* PROBLEM DETAILS: Pull out every line in the records below that contains the string "subtitle". Uppercase and lowercase letters count as different.

* DATA TO USE:

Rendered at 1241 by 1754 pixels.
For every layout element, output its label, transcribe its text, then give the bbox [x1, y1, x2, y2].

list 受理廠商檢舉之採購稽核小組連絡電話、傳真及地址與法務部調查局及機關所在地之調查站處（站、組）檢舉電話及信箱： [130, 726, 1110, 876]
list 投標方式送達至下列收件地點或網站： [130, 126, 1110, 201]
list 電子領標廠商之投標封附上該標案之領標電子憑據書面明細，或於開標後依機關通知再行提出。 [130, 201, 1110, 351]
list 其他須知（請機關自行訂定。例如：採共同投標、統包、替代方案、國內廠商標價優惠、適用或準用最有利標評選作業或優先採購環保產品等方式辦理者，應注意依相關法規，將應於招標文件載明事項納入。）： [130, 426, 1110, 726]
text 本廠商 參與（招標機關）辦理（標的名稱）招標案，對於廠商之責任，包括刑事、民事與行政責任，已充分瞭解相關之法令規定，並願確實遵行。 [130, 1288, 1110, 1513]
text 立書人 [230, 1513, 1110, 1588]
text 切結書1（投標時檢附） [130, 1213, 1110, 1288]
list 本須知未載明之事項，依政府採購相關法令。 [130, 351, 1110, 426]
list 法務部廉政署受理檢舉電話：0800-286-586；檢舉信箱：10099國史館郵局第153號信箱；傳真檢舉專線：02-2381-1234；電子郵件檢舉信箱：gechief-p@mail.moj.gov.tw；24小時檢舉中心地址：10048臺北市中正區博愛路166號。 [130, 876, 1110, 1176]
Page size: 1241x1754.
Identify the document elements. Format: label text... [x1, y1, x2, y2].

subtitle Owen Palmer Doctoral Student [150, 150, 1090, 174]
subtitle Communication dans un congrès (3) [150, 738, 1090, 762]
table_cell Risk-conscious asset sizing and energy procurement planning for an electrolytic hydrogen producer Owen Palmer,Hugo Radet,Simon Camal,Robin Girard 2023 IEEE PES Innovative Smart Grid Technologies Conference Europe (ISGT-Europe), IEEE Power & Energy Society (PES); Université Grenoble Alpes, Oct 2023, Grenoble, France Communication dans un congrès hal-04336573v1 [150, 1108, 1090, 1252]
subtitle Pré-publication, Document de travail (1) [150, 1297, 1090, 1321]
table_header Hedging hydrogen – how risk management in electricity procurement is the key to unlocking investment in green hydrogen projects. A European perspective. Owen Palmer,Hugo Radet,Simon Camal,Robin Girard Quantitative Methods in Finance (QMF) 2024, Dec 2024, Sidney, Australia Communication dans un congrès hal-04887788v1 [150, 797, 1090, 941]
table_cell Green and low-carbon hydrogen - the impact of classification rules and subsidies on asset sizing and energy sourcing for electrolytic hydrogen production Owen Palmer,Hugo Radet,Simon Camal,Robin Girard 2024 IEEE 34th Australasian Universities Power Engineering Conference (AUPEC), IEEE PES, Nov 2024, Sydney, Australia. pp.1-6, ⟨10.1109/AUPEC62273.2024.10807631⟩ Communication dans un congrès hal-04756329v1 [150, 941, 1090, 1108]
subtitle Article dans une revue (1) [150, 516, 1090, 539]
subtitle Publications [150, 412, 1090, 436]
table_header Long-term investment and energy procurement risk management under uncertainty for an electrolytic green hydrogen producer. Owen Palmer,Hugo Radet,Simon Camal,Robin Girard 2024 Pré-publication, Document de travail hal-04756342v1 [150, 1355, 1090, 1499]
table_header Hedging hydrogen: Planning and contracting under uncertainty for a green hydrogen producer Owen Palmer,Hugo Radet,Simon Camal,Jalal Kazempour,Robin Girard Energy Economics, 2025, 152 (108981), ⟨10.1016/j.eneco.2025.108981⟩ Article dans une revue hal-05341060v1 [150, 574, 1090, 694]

* COMPLETED EXERCISE:
subtitle Owen Palmer Doctoral Student [150, 150, 1090, 174]
subtitle Communication dans un congrès (3) [150, 738, 1090, 762]
subtitle Pré-publication, Document de travail (1) [150, 1297, 1090, 1321]
subtitle Article dans une revue (1) [150, 516, 1090, 539]
subtitle Publications [150, 412, 1090, 436]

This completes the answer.